Los invernáculos se entregan con una garantía de 15 años, lo que hace que el producto sea de gran interés para los productores, ya que muchas veces la rotura de estos insumos causa el abandono de la actividad hortícola”, afirmó Paulo Gea, coordinador provincial del Prohuerta en Tierra del Fuego, sobre la tecnología que, incluso, atrajo a algunos productores de Chile interesados en adquirirla.

El clima fueguino combina bajas temperaturas, fuertes vientos que se concentran en la época estival, momento de mayor vigor productivo, escasa radiación solar y un marcado período de luz. En este contexto, Gea destacó la producción bajo cubierta como una estrategia fundamental para las 50 familias de Río Grande que deben mantener un cultivo regular y rentable gran parte del año.

Lechuga, verduras de hoja, papa, rabanito, nabo y hasta tomate son algunos de los cultivos que pueden identificarse con mayor frecuencia en los invernáculos sureños. Asimismo, las condiciones no impiden la producción de algunas frutas como las frutillas.

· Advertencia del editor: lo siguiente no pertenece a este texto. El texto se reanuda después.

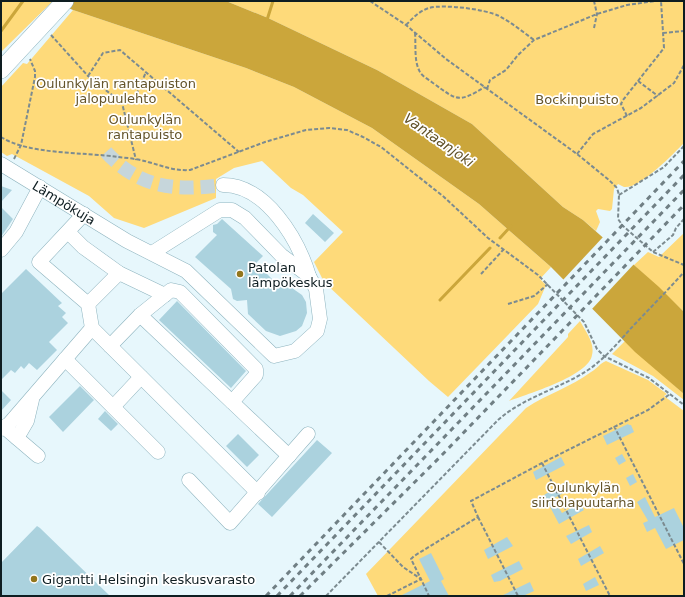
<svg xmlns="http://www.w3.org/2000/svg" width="685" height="597" viewBox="0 0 685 597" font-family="'DejaVu Sans',sans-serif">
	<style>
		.green { fill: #feda7a }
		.water { fill: #cba63b }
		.pier { fill: #e7f7fc }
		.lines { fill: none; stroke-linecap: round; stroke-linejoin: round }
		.stream { stroke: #cba63b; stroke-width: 3 }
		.building { fill: #abd2de }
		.minor-tunnel { stroke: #c6d6db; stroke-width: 14; stroke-dasharray: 14 7; stroke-linecap: butt }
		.minor-casing { stroke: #8db3be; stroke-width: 15 }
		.major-casing { stroke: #8db3be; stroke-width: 18 }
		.path { stroke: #7c8b90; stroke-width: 2; stroke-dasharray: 4 2; stroke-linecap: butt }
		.minor { stroke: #fff; stroke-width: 14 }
		.major { stroke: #fff; stroke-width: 17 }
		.rail { stroke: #707f84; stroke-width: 3; stroke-dasharray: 5 5; stroke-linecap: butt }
		.poi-dot { fill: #93761c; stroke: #fff; stroke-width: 1.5 }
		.labels { text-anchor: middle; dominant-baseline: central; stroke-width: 3.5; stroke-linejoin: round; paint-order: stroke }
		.park-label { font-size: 13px; fill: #64542a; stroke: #fff }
		.street-label { font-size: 13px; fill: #0e1d21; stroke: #fff }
		.poi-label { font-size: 13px; fill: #0e1d21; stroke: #fff; text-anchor: start }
		.water-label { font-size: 14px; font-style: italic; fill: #615127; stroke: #fff }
	</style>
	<rect width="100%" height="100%" fill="#e7f7fc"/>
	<!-- green -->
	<path class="green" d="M1,1h52l-52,51z
		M226,1h458v142c-11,11 -44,46 -60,44l-6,-3 -4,5 -2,20 -2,2 -12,-2 -2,2 4,11 -4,9 -13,-11 -20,-13 -91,-83 -95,-54 -109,-52z
		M73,10l173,58 48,19 78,41 107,76 72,63 -11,12 6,6 -8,19 -90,93 -19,-16 -105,-99 -10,-20 29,-30 -40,-37 -12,-7 -29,-27 -28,7 -18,11v19l-72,30 -30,-10 -25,-22 -77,-42 -5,2 -6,-4v-65l22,-24 4,1z
		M684,233v79l-50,-47 14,-13 11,5z
		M580,321c6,11 15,22 12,34 -3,21 -65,39 -83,46l59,-64v-3z
		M625,341l59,53v6l-31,-24 -41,-22z
		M606,361l42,19 19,14 -3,2 20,15v185h-306l-12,-22 160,-166c21,-14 45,-21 65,-36 6,-3 9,-9 15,-11z"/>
	<!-- water -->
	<path class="water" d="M52,1h174l42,17 109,52 95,54 91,83 20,13 76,67 25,25v82l-49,-42 -84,-85 -72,-63 -107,-76 -78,-41 -48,-19 -173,-58z"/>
	<!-- pier -->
	<path class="pier" d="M604,236l31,27 -44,47 -29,-29z"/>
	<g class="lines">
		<!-- stream -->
		<path class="stream" d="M267,20l6,-19
			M1,31l22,-30
			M500,238l11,-12
			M440,300l50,-52"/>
	</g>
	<!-- building -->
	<path class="building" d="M1,186l11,4 -11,12z
		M1,207l12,12 -12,18z
		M313,214l21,19 -9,9 -20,-19z
		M222,219l41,37 -7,7 22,22 11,1 13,9 4,7 1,11 -5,13 -6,5 -16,5 -14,-5 -18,-17 -1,-14 -10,1 -4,-2 -2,-10 -36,-32 22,-22 -4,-3v-7l4,-1z
		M26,269l36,34 -4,3 8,7 -4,4 6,6 -19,19 8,8 -20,20 -8,-7 -5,6 -3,-3 -6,7 -4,-3 -10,10v-86z
		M177,301l69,70 -15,17 -72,-68z
		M80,386l14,14 -31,32 -14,-15z
		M1,390l10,10 -10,11z
		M105,411l13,13 -7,7 -13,-12z
		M628,424l1,1h2l3,7 -27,13 -4,-9z
		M238,434l21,21 -12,12 -21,-21z
		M317,440l15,13 -60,64 -14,-13z
		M622,454l4,7 -7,4 -4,-7z
		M561,457l4,8 -29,15 -3,-8z
		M633,474l4,8 -7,4 -4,-8z
		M567,481l4,8 -24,13 -3,-7z
		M645,497l10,20 19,-9 10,20v12l-18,9 -11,-21 -8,4 -4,-9 5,-2 -1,-2 -10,-17z
		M554,500l8,13 18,-10 4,7 -25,14 -11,-21z
		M589,525l3,7 -21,12 -5,-8z
		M37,526l3,2 70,68h-109v-33z
		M507,537l6,9 -25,13 -4,-9z
		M600,546l4,7 -23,13 -3,-7z
		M431,553l13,26 -3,2 8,15h-49l30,-15 -11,-22z
		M519,561l4,8 -23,12 -6,1 -3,-7z
		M595,577l4,8 -13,6 -3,-7z
		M530,582l4,9 -11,5h-22z"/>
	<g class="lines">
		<!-- minor-tunnel -->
		<path class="minor-tunnel" d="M106,152c34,37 70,39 117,33"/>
		<defs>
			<g id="minor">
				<path id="s1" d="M1,164l126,77 59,30 88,85 21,-5 22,-20 3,-12 -4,-30 -7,-13 -28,-21 -36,-37 -13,-8h-12l-68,43"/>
				<path d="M223,185c43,0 75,54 86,91"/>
				<path d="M84,214l-45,48 49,42 4,24 166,165"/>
				<path d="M68,232l15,15 36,26 46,22"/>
				<path d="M1,250l15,-18 24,-45"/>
				<path d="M88,304l31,-31"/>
				<path d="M140,315l149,141"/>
				<path d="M110,346l30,-31 31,-25 9,2 76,77v6l-24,27"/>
				<path d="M65,359l93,93"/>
				<path d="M113,407l28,-30"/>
				<path d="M4,427l34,29"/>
				<path d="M1,429l8,-5 83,-96"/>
				<path d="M17,438l10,-17 5,-21"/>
				<path d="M189,480l41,43 78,-89"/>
			</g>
			<path id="major" d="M1,70l64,-69"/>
		</defs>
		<!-- minor casing -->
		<use href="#minor" class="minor-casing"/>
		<!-- major casing -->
		<use href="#major" class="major-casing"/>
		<!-- path -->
		<path class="path" d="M370,1l36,24 40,34 131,95 32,26 8,8 2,7 -1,24 5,7 30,26 31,13
			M406,25c7,-7 13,-14 23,-17 14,-4 56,1 70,8 12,6 24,16 35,24
			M594,28l3,-14 -3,-13
			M415,33c1,11 -1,27 4,37 2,6 9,9 14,13 25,18 25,20 52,4
			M663,33l21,-2
			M51,35l37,41 34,27 14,57
			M88,76l15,-23 17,-3 119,102
			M638,81l20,15
			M487,89l3,-9 16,-10 12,-15 16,-15 63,-26 30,-9 28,-4
			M122,103l13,-5 11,-26
			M627,116l-6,-12 2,-4 41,-52 -3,-47
			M1,137c28,18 84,15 117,20 10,1 21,2 30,5 15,4 26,9 42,8l75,-28 41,-12 23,-2 18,2 16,7 18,10 63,50 44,41 50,37 46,47 13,27 7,7 45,22 35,27
			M577,154l16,-20 48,-26 33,-25 10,-18
			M14,159l7,-14 14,-68v-6l-5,-12
			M619,195l45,-28 20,-21
			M684,228v8
			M653,252l20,-17 3,-7 8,-9
			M481,274l23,-25
			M508,304l26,-8 14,-12
			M614,426l70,138
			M542,463l68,133
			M478,517l40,79
			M379,542l24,25 18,12 8,17
			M326,596l172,-176c26,-23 61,-31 90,-50 18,-12 32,-30 46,-45 17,-18 34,-35 50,-53
			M387,596l34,-17 -10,-20 3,-3 64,-39 -7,-16 71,-38 106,-53 22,-16"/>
		<!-- minor -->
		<use href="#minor" class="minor"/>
		<!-- major -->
		<use href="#major" class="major"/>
		<!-- rail -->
		<path class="rail" d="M266,596l418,-435
			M277,596l407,-421
			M290,596l394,-406
			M300,596l140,-139 244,-252"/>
	</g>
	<!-- markers -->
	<g class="poi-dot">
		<circle cx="240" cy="274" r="4"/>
		<circle cx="34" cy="579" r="4"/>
	</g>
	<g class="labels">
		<!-- park labels -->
		<g class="park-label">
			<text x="116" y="83">Oulunkylän rantapuiston<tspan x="116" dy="15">jalopuulehto</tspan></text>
			<text x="577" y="99">Bockinpuisto</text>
			<text x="145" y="119">Oulunkylän<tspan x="145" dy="15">rantapuisto</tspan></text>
			<text x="583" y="487">Oulunkylän<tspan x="583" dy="15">siirtolapuutarha</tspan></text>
		</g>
		<!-- street labels -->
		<g class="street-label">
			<text stroke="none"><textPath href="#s1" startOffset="74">Lämpökuja</textPath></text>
		</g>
		<!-- poi labels -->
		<g class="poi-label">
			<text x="248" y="267">Patolan<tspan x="248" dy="15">lämpökeskus</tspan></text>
			<text x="42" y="579">Gigantti Helsingin keskusvarasto</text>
		</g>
		<!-- water labels -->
		<g class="water-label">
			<text transform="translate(439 140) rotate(35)">Vantaanjoki</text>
		</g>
	</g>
	<!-- border -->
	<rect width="685" height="597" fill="none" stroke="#0e1d21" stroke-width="4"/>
</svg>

Sin embargo, la huerta familiar data de antaño en el territorio más austral del mundo, debido a su importancia como fuente de alimentos para la población. “Antiguamente los barcos que traían mercadería a la Isla venían sólo dos veces al año y, por este motivo, producir era una necesidad de sobrevivencia”, relató Gea, quien además recordó: “La papa, la zanahoria y las coles eran verduras que estaban sí o sí en las estancias y en las casas de la ciudad”.

En la actualidad, se calcula que la producción local de hortalizas frescas abastece casi el 5% de la demanda, la cual se completa con alimentos que provienen de otras ciudades del continente. “Esto da cuenta del gran potencial para incrementar la superficie destinada a producir hortalizas”, observó el especialista, al tiempo que destacó la importancia de crear tecnologías productivas.